Confirmation bias / motivated cognition

Sonnie Bailey

27 July 2016

If you care about making good quality decisions, financial or otherwise, it’s valuable to understand the ways in which our decision-making can go wrong. 

Daniel Kahneman and many others in the behavioural sciences have shed light on a great many cognitive heuristics in recent decades. These heuristics can lead to biased decision making.

These biases are unconscious, in the sense that they take place automatically and without us knowing. They are difficult to reign in, even if we want to. They are significant barriers to thinking clearly. 

Two related heuristics/biases that are topical at the moment are “confirmation bias” and “motivated cognition”.

Confirmation bias relates to our tendency to interpret evidence in a way that confirms our existing beliefs. Motivated cognition describes a similar process where we have an emotional reason for wanting to reach a conclusion, and we construct a narrative or set of explanations to justify that conclusion.

They are topical because of a couple of hot news stories. 

  • One relates to the public spat between Taylor Swift and Kanye West. West’s wife uploaded a video to Snapchat, recording a telephone conversation between the two. West read the lyrics to a song he was developing, asking for her permission to use the line “me and Taylor might still have sex”. He didn’t, however, mention the following words “I made that b!7(# famous”, or let her know about the music video to the song, with includes a Swift lookalike lying naked in bed next to him and a number of other celebrity lookalikes. 

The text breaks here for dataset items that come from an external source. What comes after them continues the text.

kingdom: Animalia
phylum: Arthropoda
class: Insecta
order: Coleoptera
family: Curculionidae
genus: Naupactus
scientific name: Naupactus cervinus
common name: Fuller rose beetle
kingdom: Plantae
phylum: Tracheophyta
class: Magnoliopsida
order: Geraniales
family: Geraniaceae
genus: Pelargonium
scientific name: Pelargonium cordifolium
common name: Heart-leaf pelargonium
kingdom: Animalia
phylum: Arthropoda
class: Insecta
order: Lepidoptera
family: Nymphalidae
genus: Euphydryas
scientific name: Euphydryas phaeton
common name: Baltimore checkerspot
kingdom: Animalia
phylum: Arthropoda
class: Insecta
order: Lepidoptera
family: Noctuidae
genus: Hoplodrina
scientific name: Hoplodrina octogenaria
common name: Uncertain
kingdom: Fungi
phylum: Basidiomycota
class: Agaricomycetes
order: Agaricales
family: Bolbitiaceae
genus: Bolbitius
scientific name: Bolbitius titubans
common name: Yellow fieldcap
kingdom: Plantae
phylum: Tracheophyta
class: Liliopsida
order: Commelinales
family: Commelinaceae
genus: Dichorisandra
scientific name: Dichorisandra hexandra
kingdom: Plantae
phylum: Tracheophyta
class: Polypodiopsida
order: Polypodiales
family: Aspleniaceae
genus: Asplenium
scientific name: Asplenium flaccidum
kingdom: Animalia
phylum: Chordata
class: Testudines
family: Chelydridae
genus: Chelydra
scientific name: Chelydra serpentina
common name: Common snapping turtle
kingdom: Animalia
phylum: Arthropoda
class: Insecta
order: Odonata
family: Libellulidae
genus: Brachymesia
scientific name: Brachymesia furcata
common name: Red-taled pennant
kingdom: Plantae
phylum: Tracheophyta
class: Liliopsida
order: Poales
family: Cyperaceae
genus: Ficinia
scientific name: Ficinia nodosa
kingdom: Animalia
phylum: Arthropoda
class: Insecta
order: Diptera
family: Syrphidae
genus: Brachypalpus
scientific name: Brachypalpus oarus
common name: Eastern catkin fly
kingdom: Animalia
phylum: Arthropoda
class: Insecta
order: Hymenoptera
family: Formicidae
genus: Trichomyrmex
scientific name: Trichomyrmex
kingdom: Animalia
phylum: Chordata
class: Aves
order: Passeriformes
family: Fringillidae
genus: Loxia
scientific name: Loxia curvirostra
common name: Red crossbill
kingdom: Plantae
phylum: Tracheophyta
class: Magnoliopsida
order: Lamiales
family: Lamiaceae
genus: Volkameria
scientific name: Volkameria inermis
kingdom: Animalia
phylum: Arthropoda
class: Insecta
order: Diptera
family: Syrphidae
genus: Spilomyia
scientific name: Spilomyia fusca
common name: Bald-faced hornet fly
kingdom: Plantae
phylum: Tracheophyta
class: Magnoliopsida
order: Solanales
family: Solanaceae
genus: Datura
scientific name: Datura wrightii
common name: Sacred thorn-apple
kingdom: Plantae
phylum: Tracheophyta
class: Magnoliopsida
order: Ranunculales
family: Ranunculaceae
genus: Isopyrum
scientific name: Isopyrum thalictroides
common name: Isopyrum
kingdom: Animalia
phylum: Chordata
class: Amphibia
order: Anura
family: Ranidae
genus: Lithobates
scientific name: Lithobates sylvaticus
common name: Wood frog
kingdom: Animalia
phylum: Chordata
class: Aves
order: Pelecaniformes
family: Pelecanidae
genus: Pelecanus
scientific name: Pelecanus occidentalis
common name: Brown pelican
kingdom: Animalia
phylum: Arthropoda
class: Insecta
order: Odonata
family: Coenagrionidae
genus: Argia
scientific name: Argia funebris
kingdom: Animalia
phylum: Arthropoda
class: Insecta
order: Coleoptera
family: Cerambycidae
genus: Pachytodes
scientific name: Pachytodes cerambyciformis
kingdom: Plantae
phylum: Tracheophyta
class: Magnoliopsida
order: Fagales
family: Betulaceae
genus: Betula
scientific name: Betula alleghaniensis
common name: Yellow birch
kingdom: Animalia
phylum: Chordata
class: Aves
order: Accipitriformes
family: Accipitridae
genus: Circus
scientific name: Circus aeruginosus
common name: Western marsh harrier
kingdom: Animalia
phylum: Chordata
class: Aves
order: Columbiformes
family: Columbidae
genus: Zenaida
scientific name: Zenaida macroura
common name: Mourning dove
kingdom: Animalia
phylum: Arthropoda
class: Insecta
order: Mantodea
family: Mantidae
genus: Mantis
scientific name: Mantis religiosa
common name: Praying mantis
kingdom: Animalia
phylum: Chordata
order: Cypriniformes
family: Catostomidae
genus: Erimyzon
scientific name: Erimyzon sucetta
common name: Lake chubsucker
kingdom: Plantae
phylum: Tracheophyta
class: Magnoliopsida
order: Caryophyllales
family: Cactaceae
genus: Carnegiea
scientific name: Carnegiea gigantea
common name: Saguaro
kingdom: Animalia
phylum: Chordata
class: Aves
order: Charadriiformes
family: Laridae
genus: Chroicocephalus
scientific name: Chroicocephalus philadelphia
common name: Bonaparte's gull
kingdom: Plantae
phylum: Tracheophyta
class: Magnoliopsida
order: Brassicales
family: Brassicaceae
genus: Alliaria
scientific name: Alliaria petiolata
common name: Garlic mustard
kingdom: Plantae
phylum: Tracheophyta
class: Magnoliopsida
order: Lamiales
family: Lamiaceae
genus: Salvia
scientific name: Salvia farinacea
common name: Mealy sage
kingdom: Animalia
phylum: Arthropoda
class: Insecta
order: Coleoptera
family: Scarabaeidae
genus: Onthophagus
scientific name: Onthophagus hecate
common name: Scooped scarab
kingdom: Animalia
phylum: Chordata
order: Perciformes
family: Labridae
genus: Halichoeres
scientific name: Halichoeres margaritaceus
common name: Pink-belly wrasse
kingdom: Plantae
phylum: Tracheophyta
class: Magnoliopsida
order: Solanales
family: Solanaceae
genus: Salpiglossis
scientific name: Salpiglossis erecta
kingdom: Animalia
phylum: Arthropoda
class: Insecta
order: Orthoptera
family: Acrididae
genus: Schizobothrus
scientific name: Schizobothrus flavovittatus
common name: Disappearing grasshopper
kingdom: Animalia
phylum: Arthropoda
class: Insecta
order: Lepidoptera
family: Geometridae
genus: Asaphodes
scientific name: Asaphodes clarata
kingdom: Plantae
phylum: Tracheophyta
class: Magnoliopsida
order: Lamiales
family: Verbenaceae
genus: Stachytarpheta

The reality is: if you had a view either way about any of the parties involved, there’s a good chance that the brouhaha confirmed your views. If you hated Swift then you probably hate her more. If you hated Kanye then you probably hate him more. 

The Guardian has an article discussing this in the context of confirmation bias

  • And the other hot news story? Well, of course, it’s the US presidential election, which is well and truly underway now that Clinton and Trump are the confirmed nominees for the Democratic and Republican parties. 

As Christine Aschwanden from FiveThirtyEight explains, “There’s probably nothing that will change Clinton or Trump supporters’ minds”. For many people, the political narrative will confirm the beliefs or conclusions that they already hold.

As Eliezer Yudkowsky explains elsewhere, “Politics is the mind-killer”. Given the stakes, it’s unfortunate that it’s one of the better examples of confirmation bias and motivated cognition out there.

So what can we do? 

Well, there’s a degree to which we need to accept this. We can’t help being human.

And I guess these tendencies can be valuable, if we harness them to reinforce beliefs that, while not necessarily 100% accurate, are instrumentally valuable for our happiness and success (especially where they do not detract from the happiness and success of others).

But in terms of the dark side of these biases?

Motivated cognition, as a bias, increases my conviction that managing conflicts of interest is very important. If you have skin in a game, it’s hard not to let it influence the beliefs, narratives, and conclusions that you come to. I suspect it’s easier to address the “motivated” part than the “cognition” part. 

More broadly, I suspect that it helps to have an understanding that you are susceptible to these flaws in your reasoning. It certainly increases my conviction that your sense of identity and meta-beliefs are important. For example, I subscribe to the view that you should have “strong opinions, weakly held”, and that being able to change views isn’t a sign of flip-flopping, but a sign of a strong character. Because changing your views, in the face of confirmation bias and motivated cognition, can be very hard to do.